* _Task input_:
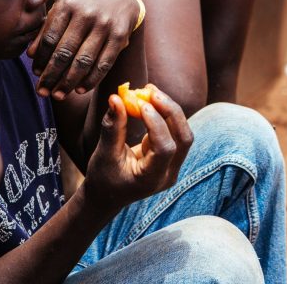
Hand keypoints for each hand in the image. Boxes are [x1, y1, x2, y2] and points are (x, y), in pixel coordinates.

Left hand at [27, 0, 139, 99]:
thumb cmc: (84, 6)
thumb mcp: (64, 9)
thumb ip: (47, 29)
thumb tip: (31, 56)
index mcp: (67, 4)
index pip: (49, 38)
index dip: (41, 59)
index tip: (35, 74)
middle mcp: (86, 13)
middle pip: (64, 52)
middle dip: (51, 76)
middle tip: (42, 92)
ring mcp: (105, 25)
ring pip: (83, 61)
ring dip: (68, 82)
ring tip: (58, 95)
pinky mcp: (120, 36)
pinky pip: (104, 64)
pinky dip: (91, 80)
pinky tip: (79, 90)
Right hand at [80, 85, 193, 210]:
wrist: (107, 194)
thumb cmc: (103, 177)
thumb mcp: (104, 154)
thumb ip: (113, 127)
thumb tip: (116, 98)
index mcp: (152, 179)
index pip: (165, 149)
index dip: (156, 124)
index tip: (141, 104)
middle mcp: (169, 174)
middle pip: (183, 138)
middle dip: (170, 111)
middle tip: (150, 91)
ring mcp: (174, 165)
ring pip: (183, 132)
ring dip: (169, 109)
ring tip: (149, 91)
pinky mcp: (172, 155)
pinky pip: (175, 130)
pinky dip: (165, 113)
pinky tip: (149, 99)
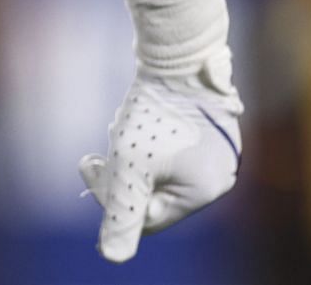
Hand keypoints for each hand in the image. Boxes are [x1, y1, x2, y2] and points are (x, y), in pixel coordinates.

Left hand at [80, 47, 243, 262]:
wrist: (177, 53)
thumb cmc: (154, 113)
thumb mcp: (129, 167)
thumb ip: (121, 214)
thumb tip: (112, 258)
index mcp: (207, 191)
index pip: (150, 216)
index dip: (112, 199)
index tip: (88, 164)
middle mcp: (221, 174)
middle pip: (154, 192)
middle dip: (121, 174)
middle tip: (94, 155)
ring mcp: (218, 148)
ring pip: (159, 168)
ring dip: (131, 155)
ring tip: (119, 127)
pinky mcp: (210, 125)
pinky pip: (171, 146)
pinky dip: (147, 138)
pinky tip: (136, 116)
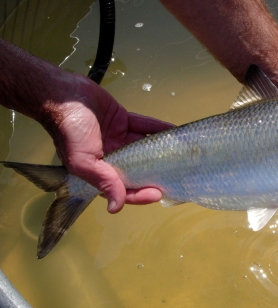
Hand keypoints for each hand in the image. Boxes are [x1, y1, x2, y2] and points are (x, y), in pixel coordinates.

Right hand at [51, 74, 173, 212]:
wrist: (62, 94)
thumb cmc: (70, 129)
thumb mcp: (83, 160)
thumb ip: (103, 181)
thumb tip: (116, 208)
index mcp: (99, 170)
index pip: (123, 188)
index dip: (140, 194)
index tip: (158, 193)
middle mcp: (111, 157)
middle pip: (137, 170)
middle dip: (154, 175)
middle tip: (174, 178)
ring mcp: (118, 138)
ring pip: (144, 148)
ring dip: (160, 151)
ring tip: (180, 155)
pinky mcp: (124, 120)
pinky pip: (145, 126)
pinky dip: (159, 129)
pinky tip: (174, 132)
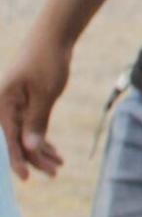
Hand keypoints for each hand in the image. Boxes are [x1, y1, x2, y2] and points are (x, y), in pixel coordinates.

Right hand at [0, 32, 71, 179]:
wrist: (52, 38)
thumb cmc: (48, 62)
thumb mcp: (46, 93)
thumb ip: (36, 121)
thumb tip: (28, 148)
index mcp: (2, 103)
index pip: (7, 138)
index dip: (17, 159)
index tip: (25, 178)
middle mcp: (4, 105)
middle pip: (15, 139)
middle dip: (34, 158)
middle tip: (55, 172)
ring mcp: (13, 104)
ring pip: (23, 134)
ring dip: (40, 150)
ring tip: (59, 164)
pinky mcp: (24, 103)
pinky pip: (29, 126)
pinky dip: (41, 138)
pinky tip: (55, 151)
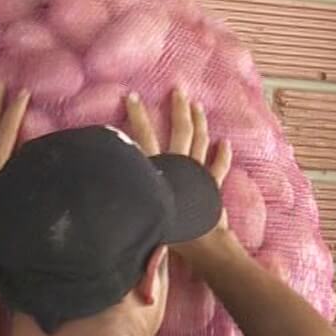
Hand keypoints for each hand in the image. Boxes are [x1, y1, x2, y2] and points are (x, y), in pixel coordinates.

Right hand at [123, 87, 234, 250]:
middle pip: (181, 131)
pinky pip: (219, 166)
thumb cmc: (169, 230)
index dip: (137, 114)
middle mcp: (181, 166)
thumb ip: (131, 191)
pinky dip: (223, 154)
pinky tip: (225, 142)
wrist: (201, 244)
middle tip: (178, 91)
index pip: (145, 136)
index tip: (131, 96)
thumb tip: (110, 178)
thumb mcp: (144, 207)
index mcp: (160, 169)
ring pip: (201, 141)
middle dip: (178, 108)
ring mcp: (199, 174)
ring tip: (197, 106)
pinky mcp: (212, 186)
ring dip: (200, 122)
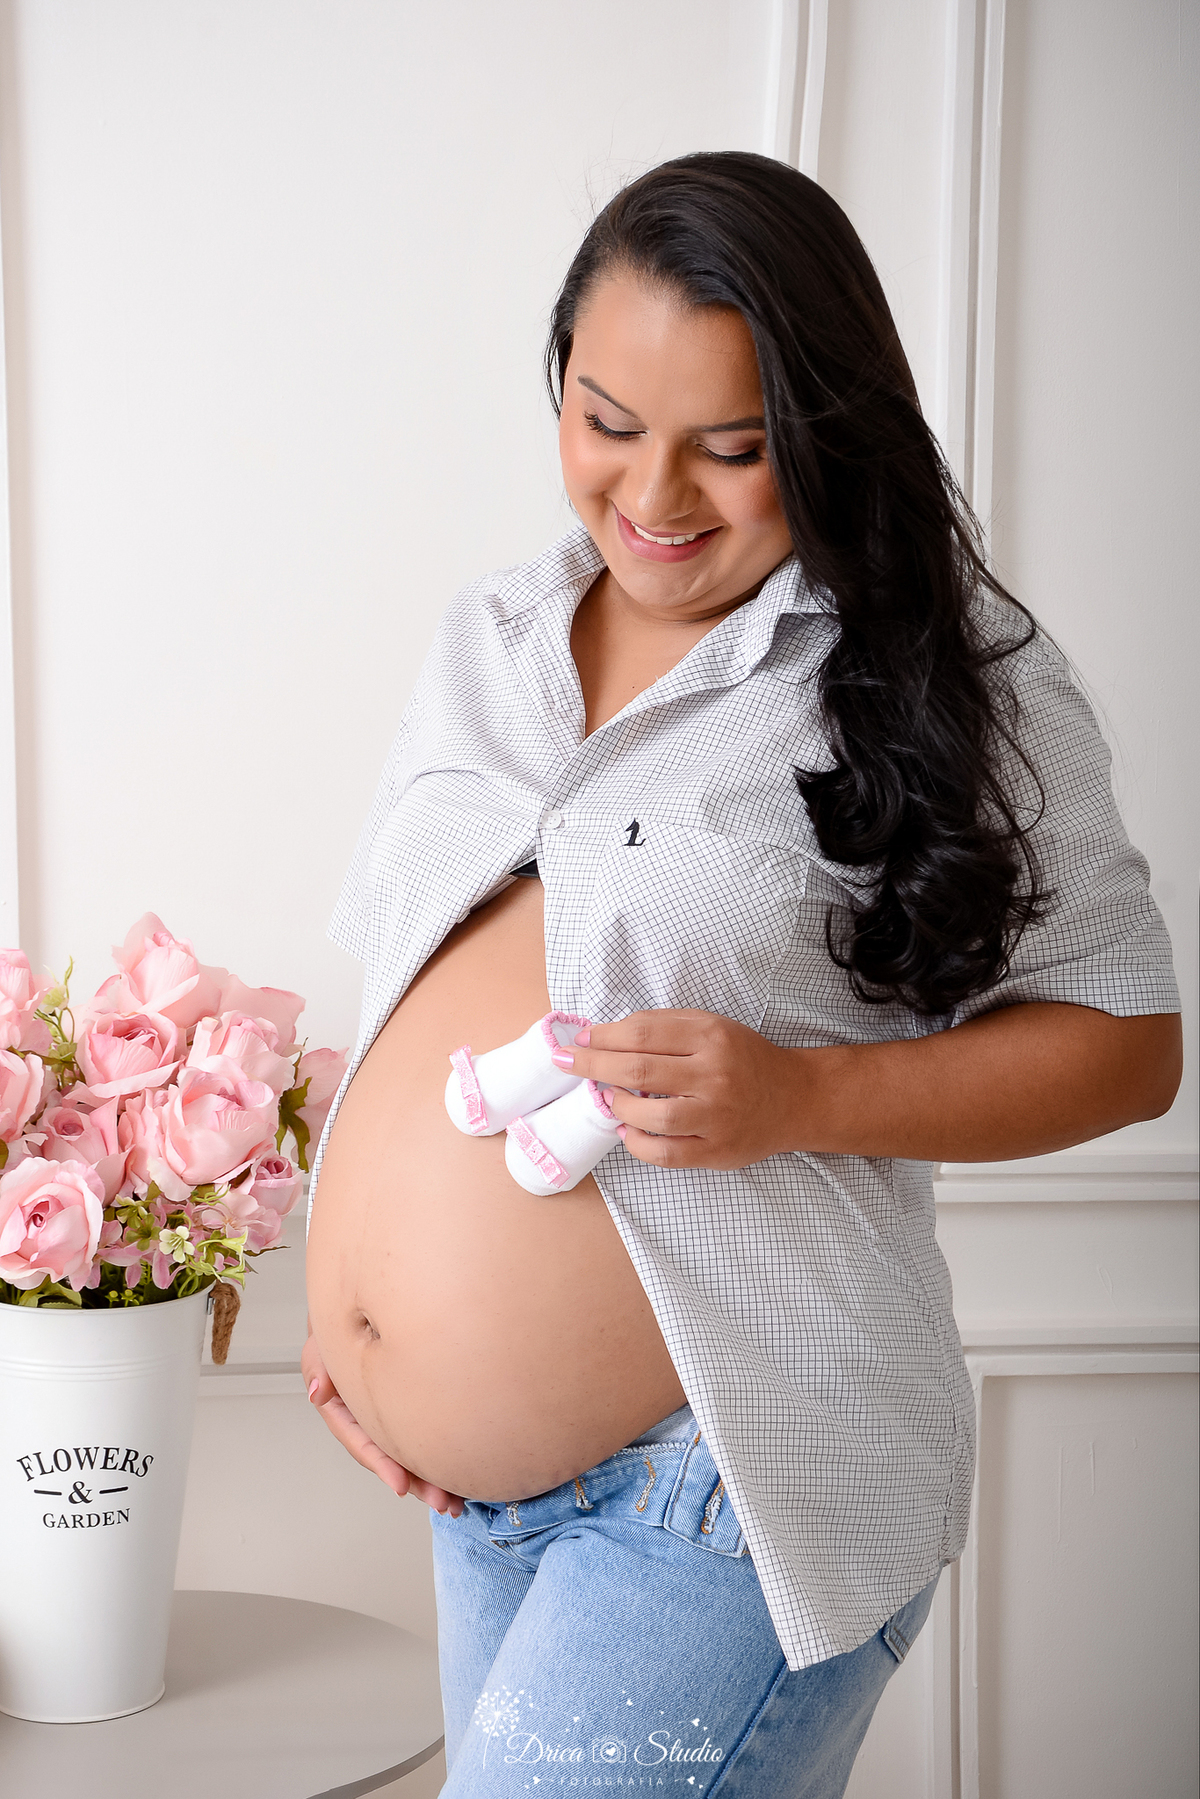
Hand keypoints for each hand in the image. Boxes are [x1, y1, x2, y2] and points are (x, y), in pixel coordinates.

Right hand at [301, 1327, 464, 1516]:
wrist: (364, 1310)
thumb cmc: (341, 1328)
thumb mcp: (323, 1342)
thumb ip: (318, 1365)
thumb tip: (319, 1393)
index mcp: (342, 1409)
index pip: (361, 1440)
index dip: (380, 1463)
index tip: (400, 1483)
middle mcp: (366, 1419)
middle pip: (390, 1457)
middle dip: (416, 1483)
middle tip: (441, 1502)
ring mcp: (388, 1417)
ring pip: (410, 1453)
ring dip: (431, 1480)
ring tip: (455, 1502)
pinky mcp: (411, 1407)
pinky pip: (425, 1435)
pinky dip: (441, 1457)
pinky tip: (460, 1477)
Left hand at [562, 1008, 801, 1169]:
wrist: (793, 1097)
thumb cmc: (742, 1058)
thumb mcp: (710, 1026)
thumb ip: (663, 1027)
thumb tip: (608, 1034)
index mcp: (711, 1037)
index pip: (643, 1034)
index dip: (604, 1037)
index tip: (582, 1040)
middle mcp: (715, 1075)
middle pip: (640, 1070)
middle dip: (594, 1066)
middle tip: (569, 1063)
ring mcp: (717, 1117)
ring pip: (652, 1116)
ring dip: (619, 1106)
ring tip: (610, 1099)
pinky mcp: (718, 1151)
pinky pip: (667, 1154)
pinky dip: (639, 1145)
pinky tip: (627, 1131)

* _Problem description_: Once the line with "index dip: (41, 59)" is found in the data above, reproduce it and each line after it exactly, through the line with "middle pip: (137, 170)". Omit the pictures.

* _Result of the exercise_:
index dip: (41, 59)
index tip: (35, 74)
middle mcp: (86, 13)
middle pip: (64, 52)
middle dip: (51, 76)
middle tip: (42, 92)
ring mcp: (105, 25)
ring pip: (83, 61)
ring dip: (68, 82)
ring tip: (58, 95)
pinky mcp: (120, 36)
pinky pip: (104, 64)
pinky dip: (91, 80)
pinky tip: (79, 90)
Right hand at [80, 85, 193, 210]:
wrist: (107, 194)
thumb cmc: (103, 177)
thumb mcp: (104, 154)
thumb ip: (113, 127)
thumb tip: (116, 98)
index mcp: (152, 179)
index pip: (165, 149)
index dip: (156, 124)
index tip: (141, 104)
middle mcp: (169, 174)
middle pip: (183, 138)
middle dip: (170, 111)
middle tip: (150, 91)
ring mcp: (174, 165)
ring pip: (183, 132)
ring dip: (169, 109)
ring tip: (149, 91)
pinky mcp: (172, 155)
pinky pip: (175, 130)
pinky dip: (165, 113)
pinky tip: (149, 99)
Hand keypoints for each hand in the image. Boxes are [x1, y1, x2, y2] and points are (x, y), in pixel coordinates.

Left hand at [80, 47, 243, 262]:
wrist: (177, 53)
thumb cmc: (154, 113)
thumb mcp: (129, 167)
thumb ip: (121, 214)
thumb tip: (112, 258)
index mcp: (207, 191)
index pip: (150, 216)
index dip: (112, 199)
index tip: (88, 164)
middle mcp: (221, 174)
middle pip: (154, 192)
middle dip: (121, 174)
middle tip: (94, 155)
ring mcp: (218, 148)
ring pip: (159, 168)
ring dip: (131, 155)
ring tip: (119, 127)
pinky mcp: (210, 125)
pinky pip: (171, 146)
pinky dip: (147, 138)
pinky tip: (136, 116)
Hand keypoints for each hand in the image. Boxes are [x1, y1, x2, y2] and points are (x, y), in pixel coordinates.

Right hand at [51, 74, 173, 212]:
wrist: (62, 94)
thumb cmc: (70, 129)
thumb mcp: (83, 160)
thumb ip: (103, 181)
thumb tip: (116, 208)
index mcp: (99, 170)
index pip: (123, 188)
index dip: (140, 194)
index tip: (158, 193)
middle mcp: (111, 157)
middle pip: (137, 170)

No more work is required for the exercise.